Alanya is a beach resort city within Antalya province. 

Others say Ukrainians, who generally have more of a low-profile presence compared to the Russians, are also involved in unregistered businesses like salons and restaurants or catering. 

Ali Akkaya, president of the Alanya Chamber of Tradesmen of Taxi Drivers in the Russian hotspot of Alanya, said Russians and Ukrainians picked up this work after exhausting their initial finances. 

“After the resources were exhausted, they all went on a quest from hairdressing to cooking and selling, from unlicenced taxi driving with their vehicles with Russian or Ukrainian licence plates to real estate,” he said.  “One of the sectors first affected by this situation is the transportation sector."

Akkaya adds that in some streets in Alanya, you can find QR codes on light poles and bus stops advertising unregistered taxi services.

Akkaya added that many Russians and Ukrainians drive cars whose entry and exit periods in the country have expired, resulting in seizures and fines by the government. 

Dere says Russians and Ukrainians have purchased houses in Antalya that they rent out to their own countrymen, which local business owners say is cutting into their business. 

However, he added that the tourists who stay in house rentals also purchase a lot of goods locally and are also contributing to creating extra revenue for local shopkeepers. 

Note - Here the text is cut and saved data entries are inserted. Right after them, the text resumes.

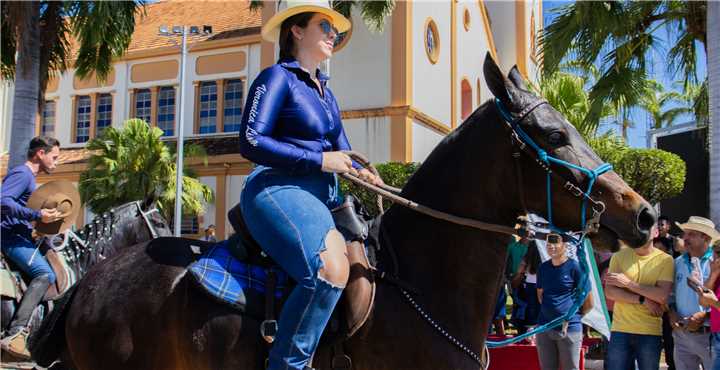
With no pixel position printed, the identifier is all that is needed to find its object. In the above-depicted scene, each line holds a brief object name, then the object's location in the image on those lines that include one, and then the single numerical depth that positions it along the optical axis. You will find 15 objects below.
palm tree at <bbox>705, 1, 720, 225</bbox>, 10.49
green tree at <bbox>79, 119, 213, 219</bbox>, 22.70
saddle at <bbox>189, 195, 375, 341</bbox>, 2.79
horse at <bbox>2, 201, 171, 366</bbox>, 6.45
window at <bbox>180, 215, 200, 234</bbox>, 28.00
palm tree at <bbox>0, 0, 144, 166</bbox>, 13.51
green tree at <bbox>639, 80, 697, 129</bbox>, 38.97
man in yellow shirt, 6.27
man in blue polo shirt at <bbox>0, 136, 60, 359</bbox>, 5.71
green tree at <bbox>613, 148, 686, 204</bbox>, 17.00
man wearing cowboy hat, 6.18
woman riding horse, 2.71
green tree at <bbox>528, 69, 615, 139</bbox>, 20.06
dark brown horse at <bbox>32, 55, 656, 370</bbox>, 2.75
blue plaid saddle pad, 2.92
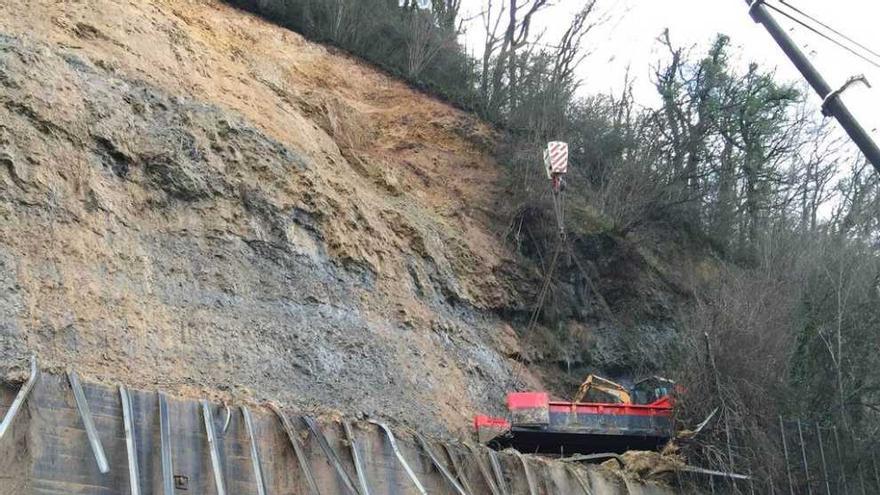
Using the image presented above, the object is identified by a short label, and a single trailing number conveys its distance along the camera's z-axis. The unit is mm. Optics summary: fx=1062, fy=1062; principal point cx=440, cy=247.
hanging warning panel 19023
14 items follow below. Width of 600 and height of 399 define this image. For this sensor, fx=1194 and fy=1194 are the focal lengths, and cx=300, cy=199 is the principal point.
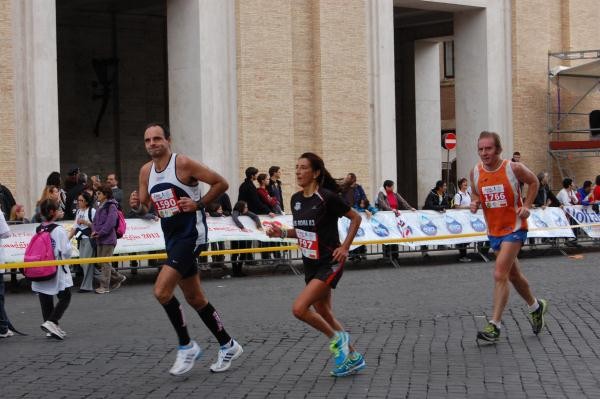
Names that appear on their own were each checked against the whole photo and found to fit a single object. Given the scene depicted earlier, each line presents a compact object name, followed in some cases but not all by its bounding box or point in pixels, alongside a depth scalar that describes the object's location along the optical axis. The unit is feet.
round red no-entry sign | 119.85
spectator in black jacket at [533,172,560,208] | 83.46
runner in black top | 29.14
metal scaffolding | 104.94
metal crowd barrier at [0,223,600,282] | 58.13
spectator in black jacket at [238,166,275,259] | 69.00
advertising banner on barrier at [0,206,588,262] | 60.13
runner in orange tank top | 35.58
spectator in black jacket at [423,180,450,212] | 79.65
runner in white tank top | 29.86
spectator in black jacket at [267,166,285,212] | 74.02
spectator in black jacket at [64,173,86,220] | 62.28
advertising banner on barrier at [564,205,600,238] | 82.12
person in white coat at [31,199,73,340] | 38.63
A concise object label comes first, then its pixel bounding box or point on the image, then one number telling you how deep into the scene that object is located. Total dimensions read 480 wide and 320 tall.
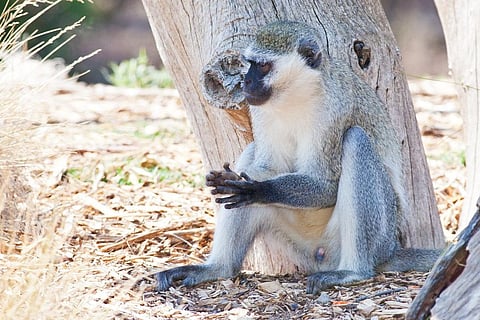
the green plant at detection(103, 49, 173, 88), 22.55
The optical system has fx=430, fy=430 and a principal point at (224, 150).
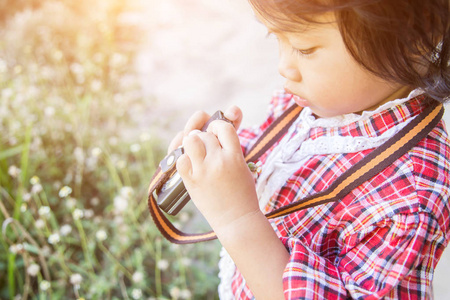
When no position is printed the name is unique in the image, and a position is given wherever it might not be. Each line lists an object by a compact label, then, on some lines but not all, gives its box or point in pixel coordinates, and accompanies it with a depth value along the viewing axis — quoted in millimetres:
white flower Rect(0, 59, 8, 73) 1637
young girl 637
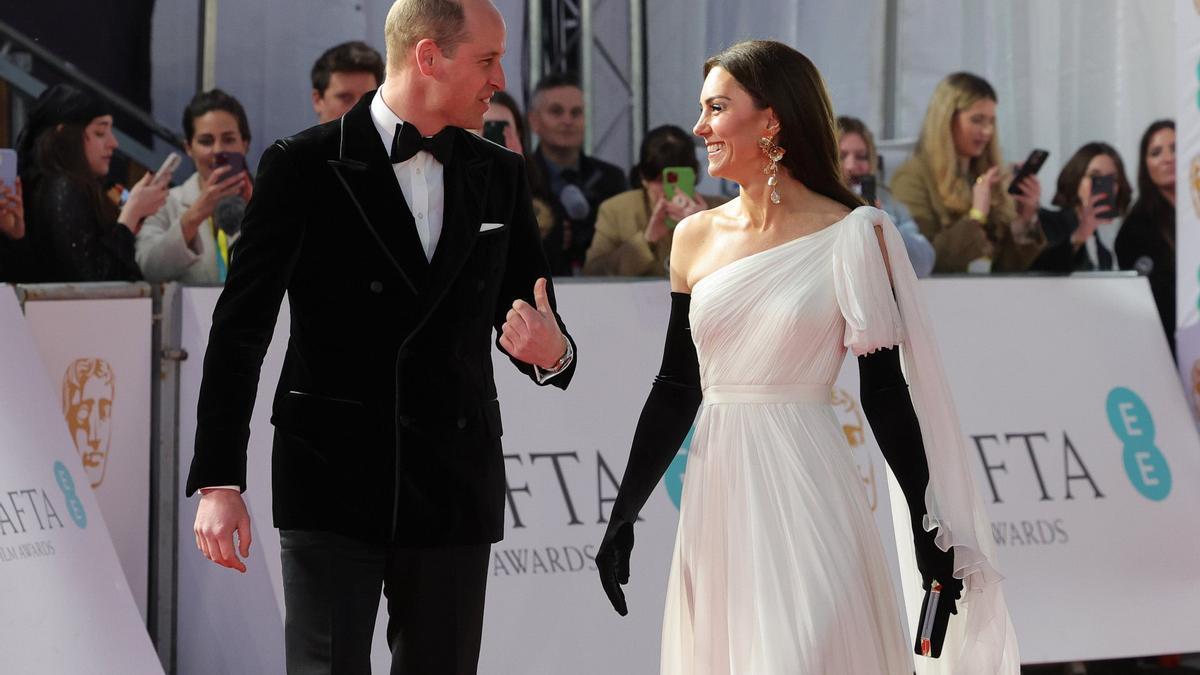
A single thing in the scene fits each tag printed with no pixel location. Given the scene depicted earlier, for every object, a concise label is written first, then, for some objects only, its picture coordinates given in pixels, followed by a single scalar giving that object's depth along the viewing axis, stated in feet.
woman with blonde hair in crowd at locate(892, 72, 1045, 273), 45.39
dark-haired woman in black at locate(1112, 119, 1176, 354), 46.47
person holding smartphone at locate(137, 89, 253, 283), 37.86
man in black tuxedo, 18.28
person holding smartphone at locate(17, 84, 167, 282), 37.60
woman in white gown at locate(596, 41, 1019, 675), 20.08
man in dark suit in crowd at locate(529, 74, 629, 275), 41.52
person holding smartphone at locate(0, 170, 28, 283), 36.88
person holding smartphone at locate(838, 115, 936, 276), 43.93
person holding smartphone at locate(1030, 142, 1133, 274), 46.62
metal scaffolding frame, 45.39
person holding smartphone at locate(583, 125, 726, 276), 41.06
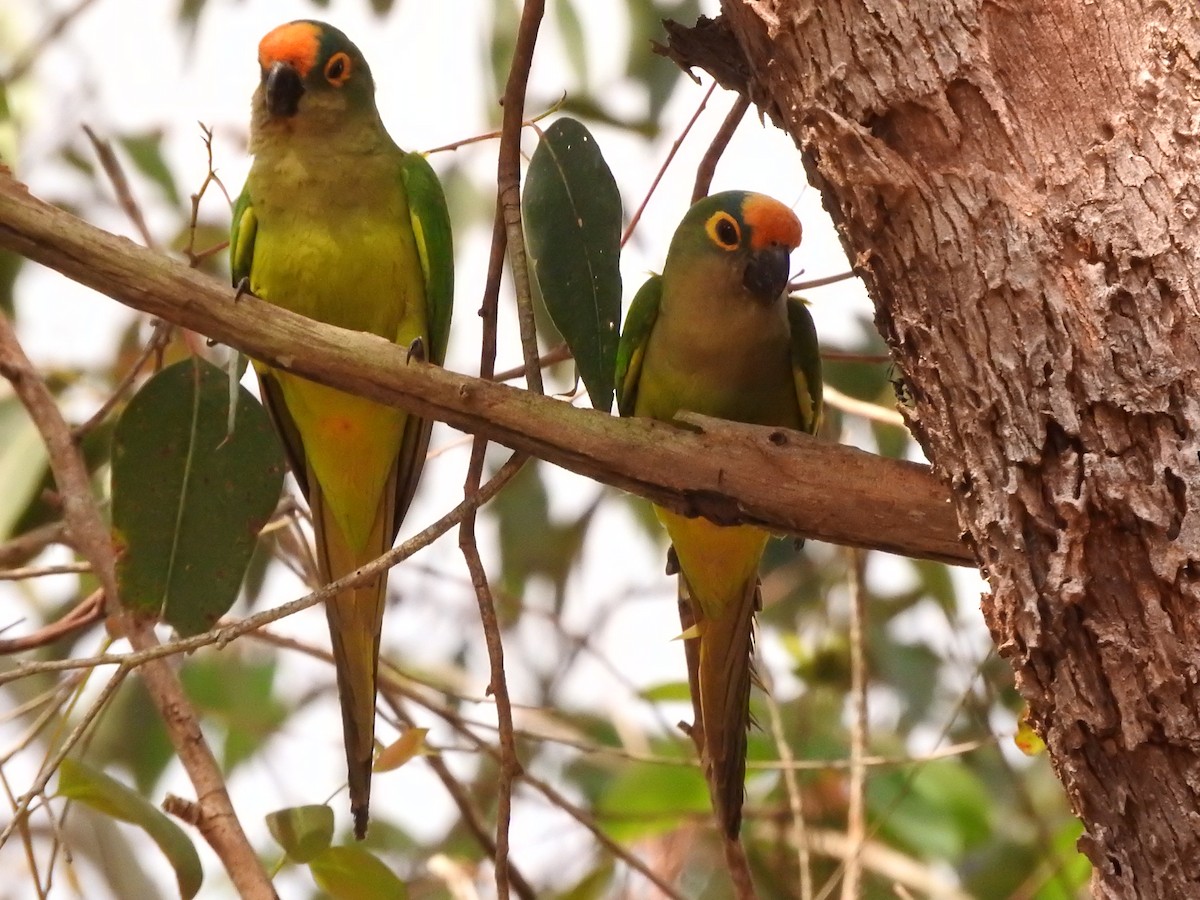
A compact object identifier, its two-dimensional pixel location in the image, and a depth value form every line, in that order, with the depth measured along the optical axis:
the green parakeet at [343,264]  7.07
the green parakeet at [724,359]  7.08
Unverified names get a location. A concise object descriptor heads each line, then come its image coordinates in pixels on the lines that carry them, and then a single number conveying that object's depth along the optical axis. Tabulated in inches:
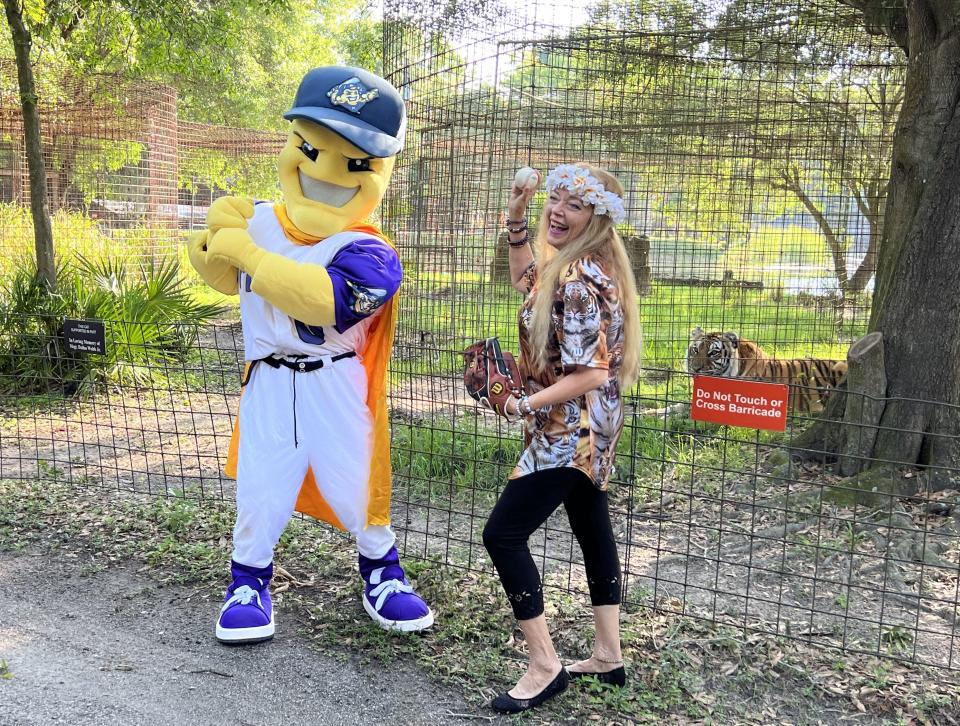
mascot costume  122.8
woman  101.5
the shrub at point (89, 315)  260.7
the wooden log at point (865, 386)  190.2
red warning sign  118.3
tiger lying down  267.3
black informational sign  166.2
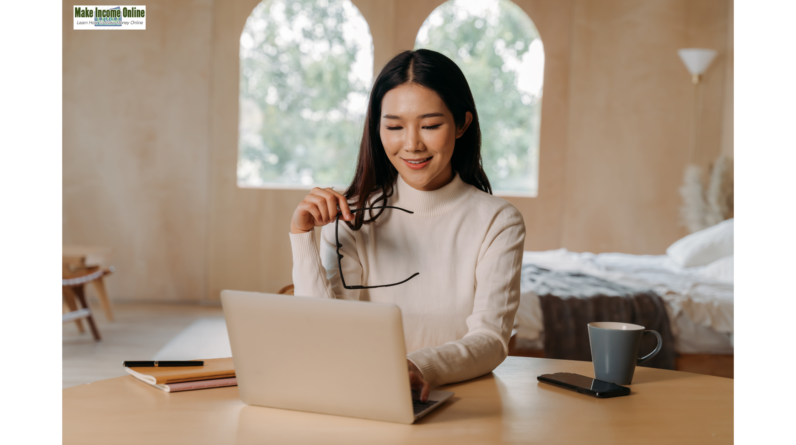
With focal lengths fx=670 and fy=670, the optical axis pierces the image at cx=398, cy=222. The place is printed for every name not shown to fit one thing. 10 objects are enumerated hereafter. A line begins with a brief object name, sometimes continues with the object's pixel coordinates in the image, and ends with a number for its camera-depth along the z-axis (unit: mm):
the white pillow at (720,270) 3135
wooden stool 3883
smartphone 911
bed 2531
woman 1159
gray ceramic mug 962
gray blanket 2516
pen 963
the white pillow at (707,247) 3434
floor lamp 4512
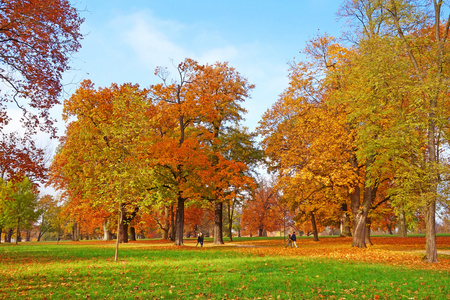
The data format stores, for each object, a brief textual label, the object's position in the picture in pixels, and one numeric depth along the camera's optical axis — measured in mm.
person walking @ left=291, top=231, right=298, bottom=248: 26541
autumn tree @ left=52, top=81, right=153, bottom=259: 17141
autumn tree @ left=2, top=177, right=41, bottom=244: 42531
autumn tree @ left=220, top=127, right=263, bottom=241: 32322
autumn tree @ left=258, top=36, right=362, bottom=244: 22688
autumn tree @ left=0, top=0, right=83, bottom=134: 12281
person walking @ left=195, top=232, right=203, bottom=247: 29309
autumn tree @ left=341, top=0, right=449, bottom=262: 15570
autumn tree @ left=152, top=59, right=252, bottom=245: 25344
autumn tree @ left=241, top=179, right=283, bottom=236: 61219
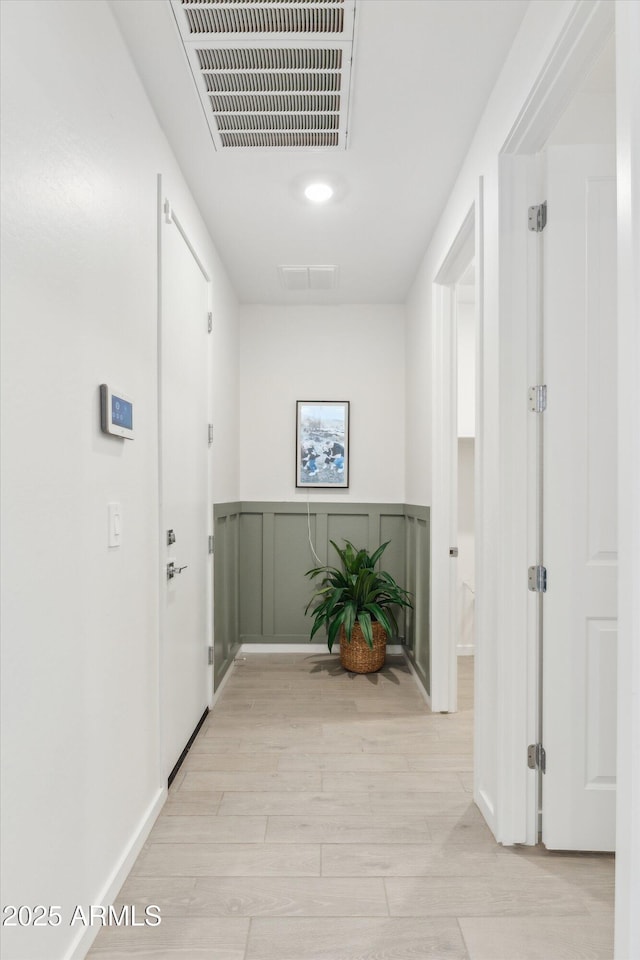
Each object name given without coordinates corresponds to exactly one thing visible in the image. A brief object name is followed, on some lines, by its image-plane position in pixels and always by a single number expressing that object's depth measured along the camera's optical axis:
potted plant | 3.61
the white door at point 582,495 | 1.85
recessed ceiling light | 2.60
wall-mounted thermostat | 1.60
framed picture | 4.27
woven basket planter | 3.72
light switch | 1.67
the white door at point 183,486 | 2.28
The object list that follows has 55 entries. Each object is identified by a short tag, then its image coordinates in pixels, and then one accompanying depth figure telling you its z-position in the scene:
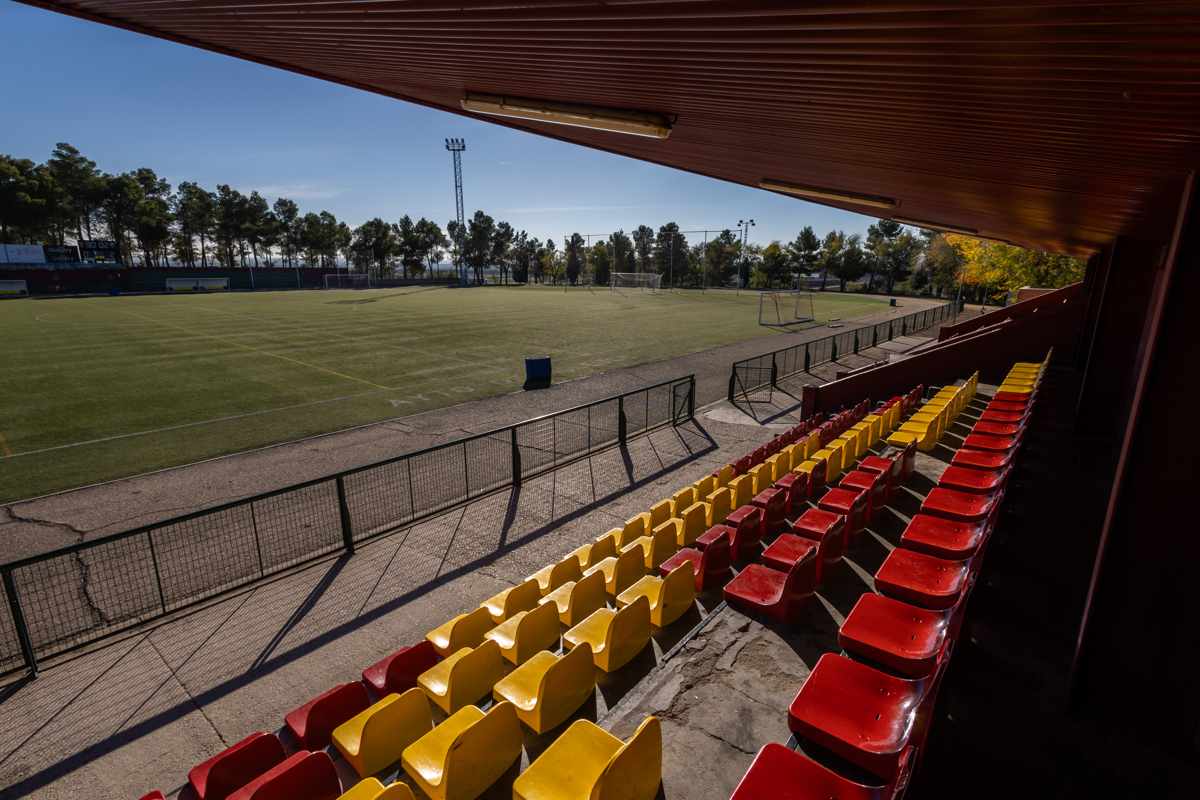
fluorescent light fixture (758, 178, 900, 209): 11.67
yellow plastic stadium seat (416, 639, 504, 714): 4.70
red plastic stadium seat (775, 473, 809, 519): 8.29
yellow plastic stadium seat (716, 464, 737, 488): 9.80
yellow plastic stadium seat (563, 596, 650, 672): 5.03
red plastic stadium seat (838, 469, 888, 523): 7.58
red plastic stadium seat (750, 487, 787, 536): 7.73
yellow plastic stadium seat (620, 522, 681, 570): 7.14
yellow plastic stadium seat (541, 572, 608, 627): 5.96
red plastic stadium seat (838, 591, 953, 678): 4.36
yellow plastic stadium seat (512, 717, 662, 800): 3.13
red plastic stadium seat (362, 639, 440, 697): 5.14
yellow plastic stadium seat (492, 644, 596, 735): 4.27
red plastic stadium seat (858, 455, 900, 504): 8.14
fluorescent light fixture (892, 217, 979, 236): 17.27
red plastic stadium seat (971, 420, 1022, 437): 9.77
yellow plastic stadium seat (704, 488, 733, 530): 8.09
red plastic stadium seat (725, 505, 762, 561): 7.07
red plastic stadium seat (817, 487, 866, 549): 6.97
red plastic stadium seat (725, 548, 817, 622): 5.52
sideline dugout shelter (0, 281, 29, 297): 68.12
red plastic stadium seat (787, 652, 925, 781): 3.52
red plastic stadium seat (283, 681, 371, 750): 4.51
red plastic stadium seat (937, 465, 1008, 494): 7.31
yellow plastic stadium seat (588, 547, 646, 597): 6.45
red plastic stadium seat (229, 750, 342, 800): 3.46
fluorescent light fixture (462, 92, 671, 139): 6.69
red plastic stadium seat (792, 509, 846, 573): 6.14
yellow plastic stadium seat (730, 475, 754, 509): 8.50
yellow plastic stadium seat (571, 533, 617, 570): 7.41
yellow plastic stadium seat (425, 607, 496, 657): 5.63
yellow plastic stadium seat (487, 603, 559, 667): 5.27
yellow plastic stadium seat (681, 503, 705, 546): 7.57
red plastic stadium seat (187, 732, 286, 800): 3.89
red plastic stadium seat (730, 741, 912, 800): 3.12
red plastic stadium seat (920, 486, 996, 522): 6.50
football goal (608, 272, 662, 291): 90.19
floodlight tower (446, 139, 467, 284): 107.69
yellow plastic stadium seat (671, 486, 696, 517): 8.77
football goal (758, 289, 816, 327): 44.72
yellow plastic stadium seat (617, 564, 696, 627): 5.71
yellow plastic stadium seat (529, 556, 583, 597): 6.84
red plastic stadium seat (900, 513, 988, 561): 5.82
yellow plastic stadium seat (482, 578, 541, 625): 6.24
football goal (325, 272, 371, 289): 100.44
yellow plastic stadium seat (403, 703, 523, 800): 3.56
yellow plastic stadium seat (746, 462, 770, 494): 8.90
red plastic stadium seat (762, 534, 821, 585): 6.36
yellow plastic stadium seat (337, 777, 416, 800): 3.08
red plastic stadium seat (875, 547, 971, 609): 5.15
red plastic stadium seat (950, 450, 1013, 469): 8.15
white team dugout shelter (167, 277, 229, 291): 82.12
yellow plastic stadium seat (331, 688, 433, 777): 4.04
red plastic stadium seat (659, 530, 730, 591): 6.60
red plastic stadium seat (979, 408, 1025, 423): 10.58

Aytac Develi, who is a photographer for tourists in Alanya, said his business had been thriving in the last year thanks to Russian and Ukrainian women, but now they have competition from unregistered Russian photographers, too. 

Immigration is an increasingly polarising and hot-button issue in Turkey, where nearly four million Syrian and Afghan refugees reside. 

The government recently launched a deportation campaign that targeted refugees and other migrants living in large cities like Istanbul and Ankara. 

Thousands of Russians have purchased houses in Turkey in a bid to acquire Turkish citizenship since last year, contributing to an inflation of the real estate markets in places like Antalya. But it is also bringing in foreign currency, which is needed for Ankara’s flagging international reserves.